Researchers have compared data on day and night-time aircraft noise with hospital admissions and death rates among 3.6 million people living near London's Heathrow Airport. Factoring in smoking rates, socio-economic status and ethnicity, the research found the risk of stroke, heart and cardiovascular diseases were between 10 and 25 per cent higher in areas with high levels of aircraft noise.

Mr Perillo, whose family home is near one of Melbourne Airport's flight paths, is among many residents unhappy with the ever-increasing noise and fumes over Keilor, Broadmeadows, Gladstone Park and Jacana.

Melbourne Airport's two existing runways are expected to reach capacity between 2018 and 2022, with a second east-west runway proposed as a third airstrip.

The preliminary draft master plan was released in May and outlines the future direction and vision of the airport for the next 20 years. The affected properties are mostly to the east of the airport.
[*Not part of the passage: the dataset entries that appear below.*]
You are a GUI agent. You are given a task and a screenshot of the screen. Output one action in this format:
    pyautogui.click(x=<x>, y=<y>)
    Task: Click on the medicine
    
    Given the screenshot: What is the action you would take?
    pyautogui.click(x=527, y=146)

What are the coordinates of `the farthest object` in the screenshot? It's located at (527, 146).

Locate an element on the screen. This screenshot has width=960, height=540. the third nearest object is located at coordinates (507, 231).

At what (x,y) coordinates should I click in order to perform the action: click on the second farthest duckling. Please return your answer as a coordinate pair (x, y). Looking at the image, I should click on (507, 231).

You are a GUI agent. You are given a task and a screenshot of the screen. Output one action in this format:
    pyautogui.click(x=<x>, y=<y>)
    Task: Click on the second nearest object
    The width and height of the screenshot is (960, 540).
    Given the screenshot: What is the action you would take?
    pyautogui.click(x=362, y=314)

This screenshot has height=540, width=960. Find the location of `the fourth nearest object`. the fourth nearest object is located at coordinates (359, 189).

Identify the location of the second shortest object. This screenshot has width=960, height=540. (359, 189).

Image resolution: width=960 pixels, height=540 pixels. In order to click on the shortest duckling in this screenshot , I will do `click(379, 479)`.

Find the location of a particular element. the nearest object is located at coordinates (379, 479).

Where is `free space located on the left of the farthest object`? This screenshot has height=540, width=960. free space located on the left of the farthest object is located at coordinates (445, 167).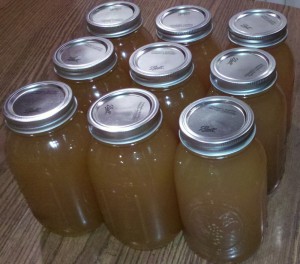
Find the location of a particular element. This screenshot has width=300, height=264. leftmost row of jars is located at coordinates (68, 146), (102, 85), (126, 48).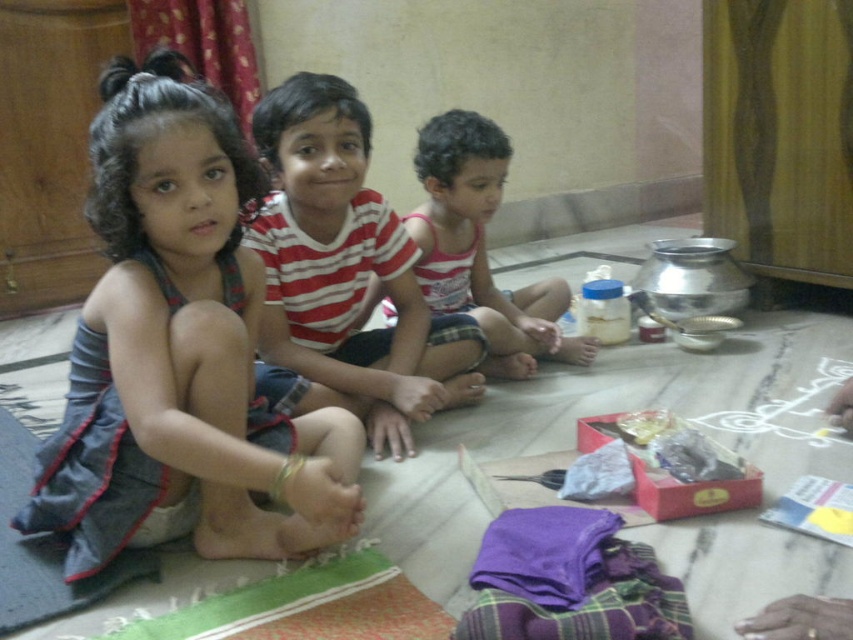
You are a photographer setting up for a family photo. You need to ensure that the striped cotton shirt at center and the dark grey fabric mat at lower left are both visible in the frame. Given their sizes, which object should you prioritize positioning closer to the camera to maintain clarity?

The striped cotton shirt at center is narrower than the dark grey fabric mat at lower left. To maintain clarity, prioritize positioning the striped cotton shirt at center closer to the camera since smaller objects may require closer framing to ensure details are visible.

You are a photographer taking a picture of the two children at the center. The denim skirt at center and the matte pink tank top at center are both in the frame. Which clothing item is on the left side?

The denim skirt at center is positioned on the left side of the matte pink tank top at center.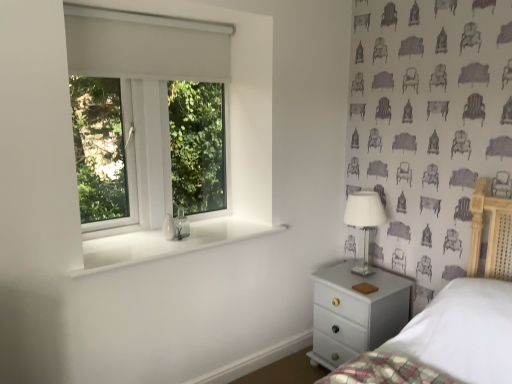
This screenshot has height=384, width=512. Find the location of `free space below white glass table lamp at right (from a real-world perspective)`. free space below white glass table lamp at right (from a real-world perspective) is located at coordinates (362, 270).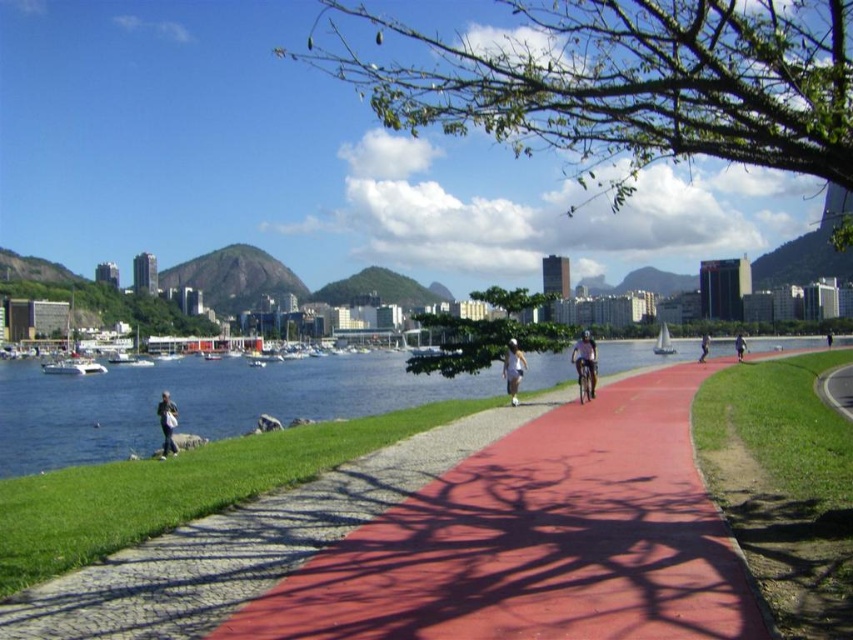
Question: Among these objects, which one is farthest from the camera?

Choices:
 (A) dark blue jeans at lower right
 (B) shiny red pavement at center
 (C) light gray fabric jacket at lower left

Answer: (A)

Question: Can you confirm if white matte shorts at center is smaller than dark blue fabric jacket at center?

Choices:
 (A) yes
 (B) no

Answer: (A)

Question: Which is nearer to the dark blue jeans at lower right?

Choices:
 (A) light blue fabric pants at center-right
 (B) white matte shorts at center
 (C) green grass at lower right
 (D) light gray fabric jacket at lower left

Answer: (A)

Question: Does white plastic boat at center appear on the right side of light blue fabric pants at center-right?

Choices:
 (A) yes
 (B) no

Answer: (B)

Question: Among these objects, which one is nearest to the camera?

Choices:
 (A) shiny red pavement at center
 (B) light blue fabric pants at center-right
 (C) green grass at lower right

Answer: (C)

Question: Can you confirm if green grass at lower right is positioned to the right of white matte shorts at center?

Choices:
 (A) no
 (B) yes

Answer: (B)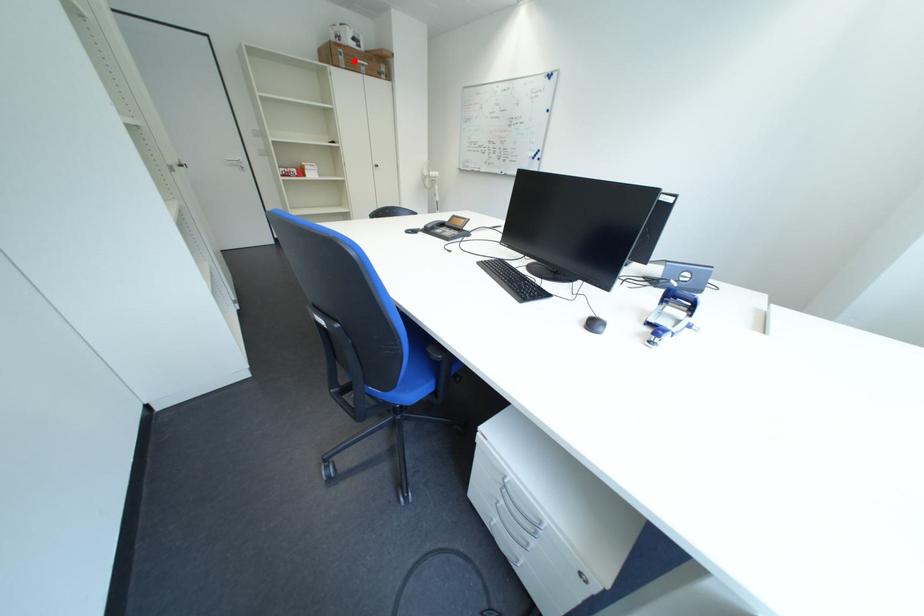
Kelvin Bennett, of lobby group Fight the Flight Path, said the noise from ever-increasing air traffic through Melbourne Airport was affecting residents and hoped the noise studies would be taken into consideration in the airport's plan.

Melbourne Airport spokeswoman Anna Gillett said airports were noisy by nature, ''but we know that noise is a concern of the community''.

''Respecting these concerns is a critical consideration of our future developments, including our master plan and proposed third runway,'' she said.